NCPA - National Center for Policy Analysis

The Effect Of Health Insurance Coverage On The Use Of Medical Services

August 6, 2010

In their new study, Michael Anderson, Carlos Dobkin and Tal Gross, researchers with the National Bureau of Economic Research (NBER), exploit the abrupt change in third-party coverage that occurs between ages 18 and 19 -- the result of young adults "aging out" of their parents' insurance plans -- to estimate the effect of health insurance coverage on the use of medical services. 

The researchers conclude: 

  • "Aging out" results in an abrupt 5 percentage point to 8 percentage point reduction in the probability of having health insurance.
  • Not having health insurance leads to a 40 percent reduction in emergency room visits and a 61 percent reduction in inpatient hospital admissions. 

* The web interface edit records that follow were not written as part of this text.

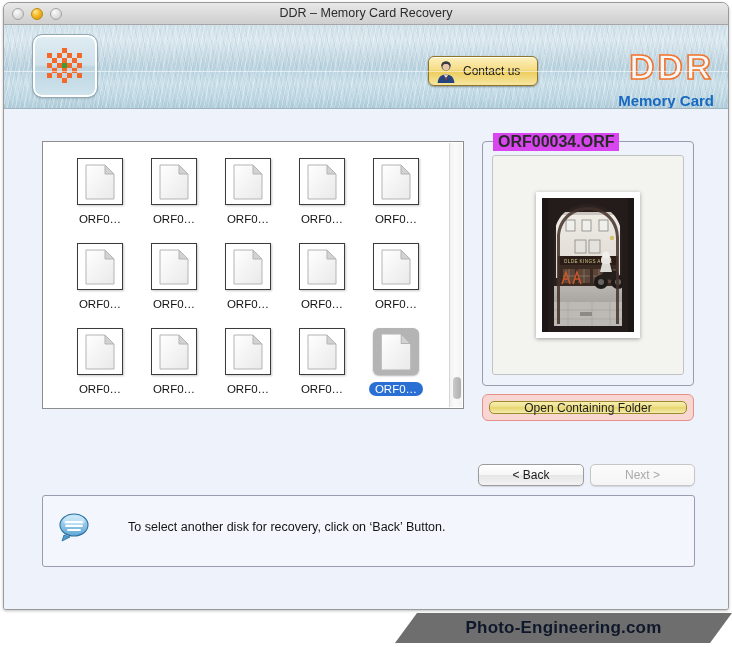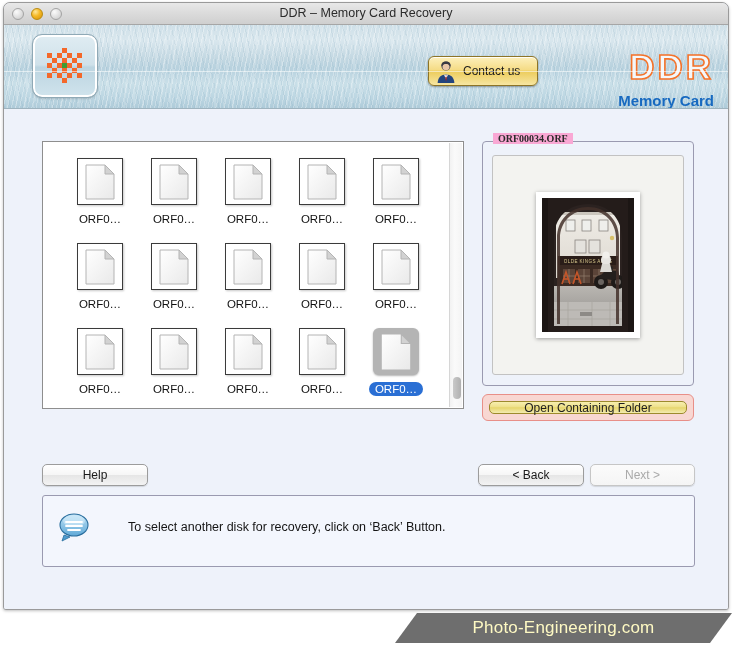--- a/index.html
+++ b/index.html
@@ -172,23 +172,23 @@
 
   
   .preview-group {
     position: absolute; left: 478px; top: 32px;
     width: 212px; height: 245px;
     border: 1px solid #9a9ab0;
     border-radius: 4px;
   }
   .group-legend {
     position: absolute; left: 10px; top: -9px;
-    background: #f9a8d4;
+    background: #d946ef;
     padding: 0 5px;
-    font-size: 10px; font-weight: bold; color: #2a2a2a; font-family: Liberation Serif, serif;
+    font-size: 16px; font-weight: bold; color: #2a2a2a;
   }
   .preview-box {
     position: absolute; left: 9px; top: 13px; right: 9px; bottom: 10px;
     background: #f3f3f0;
     border: 1px solid #c2c2c2;
     border-radius: 3px;
     display: flex; align-items: center; justify-content: center;
   }
   .photo-frame {
     width: 104px; height: 146px;
@@ -253,21 +253,21 @@
   
   .watermark {
     position: absolute;
     left: 395px; top: 613px;
     width: 337px; height: 30px;
     background: #6e6e6e;
     clip-path: polygon(22px 0, 337px 0, 315px 30px, 0 30px);
     display: flex; align-items: center; justify-content: center;
   }
   .watermark-text {
-    font-size: 17px; font-weight: normal; color: #fef9c3;
+    font-size: 17px; font-weight: bold; color: #0f172a;
     letter-spacing: .2px;
   }
 </style>
 </head>
 <body>
 
 <div id="app">
 
   <div class="window">
 
@@ -654,21 +654,20 @@
               <rect x="86" y="0" width="6" height="134" fill="#1c1614"></rect>
             </svg>
           </div>
         </div>
       </div>
 
       <div class="ocf-wrap">
         <div class="ocf-btn">Open Containing Folder</div>
       </div>
 
-      <div class="btn" id="btn-help">Help</div>
       <div class="btn" id="btn-back">&lt; Back</div>
       <div class="btn disabled" id="btn-next">Next &gt;</div>
 
       <div class="status">
         <div class="status-inner">
           <svg width="33" height="30" viewBox="0 0 33 30">
             <defs>
               <linearGradient id="bub" x1="0" y1="0" x2="0" y2="1">
                 <stop offset="0" stop-color="#bfe2f5"></stop>
                 <stop offset="45" stop-color="#5fa9d8"></stop>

The researchers examined data on hospital emergency room use and inpatient visits from hospital censuses in Arizona, California, Iowa, New Jersey, New York, Texas and Wisconsin between 1990 and 2007.  This data was augmented by information from the National Health Interview Survey (NHIS) and the Medical Expenditure Panel Survey (MEPS).   According to the researchers: 

  • The NHIS data suggest that the proportion of the total population that is uninsured increases by 4.6 percentage points at age 19.
  • The emergency room and hospital inpatient data imply that the proportion uninsured visiting those venues increases by 8.1 percentage points and 2.7 percentage points respectively at age 19.
  • Overall, a 10 percentage point decrease in the insurance coverage rate is associated with a 4 percent decrease in emergency room visits.  

The net decrease in emergency room visits by 19-year-olds suggests that newly uninsured patients do not substitute emergency room care for primary care in significant numbers.  According to the researchers: 

  • Hospital admissions through the emergency room also drop by 1 percent to 2 percent at age 19.
  • Direct inpatient admissions, which are more likely to be elective, fall by 6.7 percent for men and 6 percent for women (excluding pregnant women, almost all of whom are covered by either private insurance or Medicaid).  

Source: Linda Gorman, "The Effect of Health Insurance Coverage on the Use of Medical Services," NBER Digest, July 2010; based upon:  Michael Anderson, Carlos Dobkin and Tal Gross, "In The Effect of Health Insurance Coverage on the Use of Medical Services," National Bureau of Economic Research, Working Paper No. 15823, March 2010.